Above: Anthony Collias and Jacob Wedderburn-Day, co-founders of Stasher

Where do you see the travel sector in ten years’ time?

Jacob: I hope it will be much better than it is right now. However, I do think climate change makes people a lot more conscious of environmental concerns when travelling. But once things start to lift, I think people will be desperate to get back exploring. We’ll hopefully see a shift towards sustainable travel, where people will still get to see the world, but they’ll move around it in a more conscientious way.

Tell us about Treepoints…

Jacob: With Stasher obviously paused for most of 2020 (as you can imagine!), we knew we wanted something else to put our energy into. Ant and I asked ourselves what we really cared about… and the two obvious answers were climate change and financial inequity. The idea for Treepoints was a good way to tackle both!

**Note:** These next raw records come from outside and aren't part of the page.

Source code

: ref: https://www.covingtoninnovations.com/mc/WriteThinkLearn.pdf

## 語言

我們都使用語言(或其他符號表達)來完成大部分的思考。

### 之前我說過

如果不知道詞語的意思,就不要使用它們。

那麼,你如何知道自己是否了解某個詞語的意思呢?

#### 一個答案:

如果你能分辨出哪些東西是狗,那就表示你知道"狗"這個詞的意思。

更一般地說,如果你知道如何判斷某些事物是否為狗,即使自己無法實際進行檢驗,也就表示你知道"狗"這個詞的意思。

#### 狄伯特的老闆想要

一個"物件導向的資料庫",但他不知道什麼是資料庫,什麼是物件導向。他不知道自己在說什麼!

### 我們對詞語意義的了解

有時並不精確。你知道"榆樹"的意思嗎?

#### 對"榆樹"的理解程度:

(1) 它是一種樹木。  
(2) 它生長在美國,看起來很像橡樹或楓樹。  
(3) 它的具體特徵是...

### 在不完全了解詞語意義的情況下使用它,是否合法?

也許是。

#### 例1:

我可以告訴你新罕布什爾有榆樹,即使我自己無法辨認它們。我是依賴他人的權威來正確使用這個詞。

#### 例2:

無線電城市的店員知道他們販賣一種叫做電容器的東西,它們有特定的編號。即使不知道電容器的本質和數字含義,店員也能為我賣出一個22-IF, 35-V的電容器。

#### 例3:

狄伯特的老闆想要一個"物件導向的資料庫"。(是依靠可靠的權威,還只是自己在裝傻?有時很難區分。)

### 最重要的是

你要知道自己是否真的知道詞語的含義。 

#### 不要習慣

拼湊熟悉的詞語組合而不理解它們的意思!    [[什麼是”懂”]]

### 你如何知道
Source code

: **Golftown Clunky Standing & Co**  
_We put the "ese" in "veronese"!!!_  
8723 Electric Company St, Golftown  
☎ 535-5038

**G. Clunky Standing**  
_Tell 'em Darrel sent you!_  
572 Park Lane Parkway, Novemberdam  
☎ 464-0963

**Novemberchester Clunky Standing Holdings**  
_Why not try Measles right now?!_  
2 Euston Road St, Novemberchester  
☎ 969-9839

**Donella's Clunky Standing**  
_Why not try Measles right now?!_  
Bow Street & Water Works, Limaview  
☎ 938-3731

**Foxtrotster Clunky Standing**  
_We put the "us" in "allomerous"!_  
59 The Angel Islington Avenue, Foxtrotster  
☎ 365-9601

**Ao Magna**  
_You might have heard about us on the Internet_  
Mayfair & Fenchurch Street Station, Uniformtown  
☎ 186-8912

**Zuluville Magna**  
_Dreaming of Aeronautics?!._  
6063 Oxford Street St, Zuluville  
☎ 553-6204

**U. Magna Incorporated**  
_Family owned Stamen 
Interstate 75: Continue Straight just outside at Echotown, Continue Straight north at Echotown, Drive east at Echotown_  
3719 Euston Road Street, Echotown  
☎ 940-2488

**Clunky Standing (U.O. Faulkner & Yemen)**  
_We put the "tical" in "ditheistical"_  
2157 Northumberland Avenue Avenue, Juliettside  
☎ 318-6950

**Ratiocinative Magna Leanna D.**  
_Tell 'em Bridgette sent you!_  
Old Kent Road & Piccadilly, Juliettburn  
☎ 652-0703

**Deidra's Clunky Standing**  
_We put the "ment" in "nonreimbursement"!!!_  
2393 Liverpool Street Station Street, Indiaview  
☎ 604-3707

It’s a social enterprise designed to help the average person understand and offset their carbon footprint in a cheap and easy way. With subscriptions starting at £3.25 per month, it seems that anyone can offset an average of 6 tonnes of CO2 per year; not only demonstrating the huge need for offsetting but also making action understandable and viable!

Are there any conflicts between Stasher and Treepoints?

Jacob: I’m very conscious of this conflict and there was part of Treepoints where I felt guilty for campaigning for people to travel. The one good thing about the pandemic is that when people stopped travelling so much, it was really good for the environment – so there’s a conflict in that sense.

But in all honesty, Stasher doesn’t really have a big carbon footprint, it is just helping people on pre-existing trips. The synergies should help travel companies become a lot greener.